An ‘upside down’ modernist house trapped in the 1970s – think turquoise, orange, purple and black – preserved by the National Trust
The perfect symmetry of this late-1960s Isle of Wight house tells you its story before you’ve stepped over the threshold. Built for two ladies as their coastal retirement home, it had mirror-image living space, and remarkably preserved 1970s interiors: when it was left to the National Trust in 1995, the charity decided to preserve it.
Built into the cliff at Ventnor on the Isle of Wight, the house has garage and storage space on the ground floor, with the living area on the first floor, all the better to take in the sea views. A spiral staircase in the centre pops up into a shared hallway area: the ladies’ living accommodation was left and right off the hallway.
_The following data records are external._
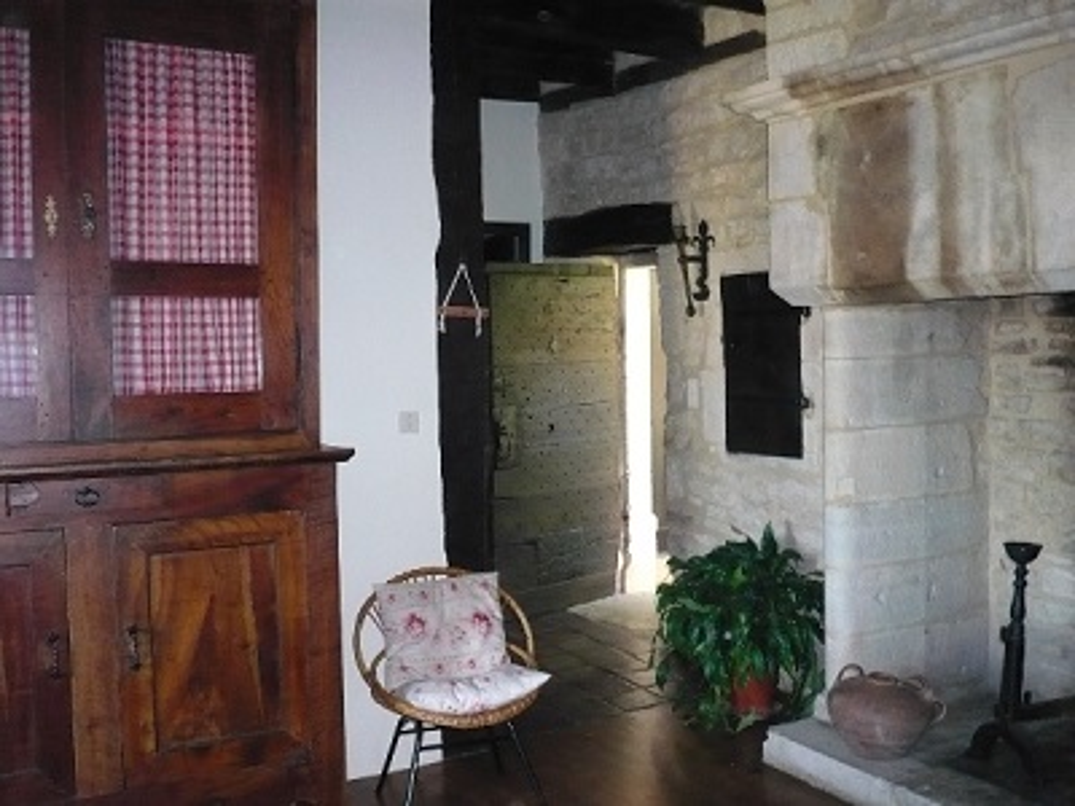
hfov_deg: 52.6
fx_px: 1087
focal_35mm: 35
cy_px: 403
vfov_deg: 40.7
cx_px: 538
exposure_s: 1/30
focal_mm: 5.8
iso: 400
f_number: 2.8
The ‘chert’ that gives the house its name is a type of local flint: the pair embedded these flints and other stones into concrete to make some very groovy wall tiles for the entrance hall and outdoor areas.
Inside, the decor is a mix of sober monochrome – like the speckled lino floor – and riotous colour, from the turquoise interior of the fold-down breakfast bar to the orange bathroom. The NT has stuck with the period vibe, and there’s even a 1970s record player so you can bring your own Richard Clayderman.
Nearby: Nothing’s very far away on the Isle of Wight, but Ventor itself is a handsome Victorian seaside town, with botanic garden, harbour and lighthouse. Coastal walks from the door.